NHS underfunding – how can we relieve the pressure?

New figures have again highlighted how the current “sticking plaster” approach to NHS underfunding is not working.
In a major report, the Institute for Fiscal Studies (IFS) says that merely to maintain provision at current levels, spending on healthcare will have to rise by an average 3.3 per cent a year above inflation over the next 15 years.
In order to get the NHS back on track with currently missed targets, funding increases of 4 per cent a year above inflation would be required – with 5 per cent increases in the short-run to address current crises.
The IFS said that would require taxes to rise by between 1.6 and 2.6 per cent of GDP, the equivalent of between £1,200 and £2,000 per household.

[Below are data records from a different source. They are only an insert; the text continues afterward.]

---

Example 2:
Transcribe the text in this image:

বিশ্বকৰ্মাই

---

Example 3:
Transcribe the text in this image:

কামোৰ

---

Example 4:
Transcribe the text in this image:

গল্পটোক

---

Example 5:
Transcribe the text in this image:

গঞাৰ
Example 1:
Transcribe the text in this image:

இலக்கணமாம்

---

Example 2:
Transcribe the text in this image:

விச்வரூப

After the Bawa-Garba case earlier this year there are already fears that doctors will retreat from the front line as overwork and the risk of negligence cases make safer specialisms preferable to acute medicine.

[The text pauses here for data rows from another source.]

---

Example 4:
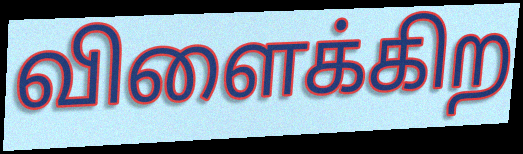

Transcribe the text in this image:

விளைக்கிற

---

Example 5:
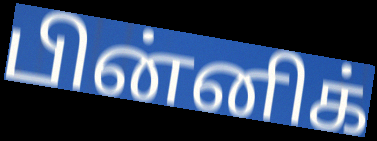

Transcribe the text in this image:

பின்னிக்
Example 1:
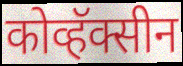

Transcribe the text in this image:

कोव्हॅक्सीन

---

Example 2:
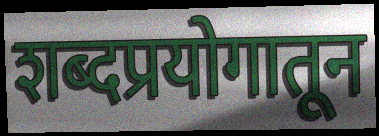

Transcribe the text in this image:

शब्दप्रयोगातून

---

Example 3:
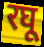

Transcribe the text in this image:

रघू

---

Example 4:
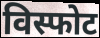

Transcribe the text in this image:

विस्फोट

Dr Hadiza Bawa-Garba made an error which led to a child’s death. The doctor was under extreme pressure, covering for an absent registrar while overseeing six wards on four floors, on a relentlessly demanding twelve-hour shift. It was her first day back after maternity leave and she had had no induction training. The nursing rota was understaffed and the IT system was down for hours, meaning blood test results were critically delayed. Her consultant wasn’t present. All the evidence given testified to her being a committed, above-average doctor, and yet she was struck-off and thrown out of the profession.
I have every sympathy for NHS staff on the receiving end of funding cuts and shortages. The NHS was never meant to cope with such high numbers of patients and radical changes need to be made in order to save it.  All professionals are open to claims if we fall below the standard required of society, lawyers included.

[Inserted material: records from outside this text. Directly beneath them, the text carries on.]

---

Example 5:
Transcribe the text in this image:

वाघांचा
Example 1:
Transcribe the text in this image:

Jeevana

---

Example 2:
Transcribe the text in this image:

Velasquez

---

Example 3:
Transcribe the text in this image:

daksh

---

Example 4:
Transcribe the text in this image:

What is increasingly clear is that the NHS is no longer fit for purpose, due to the high number of people using it.
We are following the USA and becoming a more litigious society.   If hospital negligence results in injury, people are entitled to take action.   We cannot take away those rights away.
The time has come for radical change to the whole system.    A sticking plaster approach will not work any longer.
One potential solution is to means test those who use the service and rely on private medical care to assist the NHS.  I also believe employers can do more to provide staff with access to private healthcare and help relieve the pressure.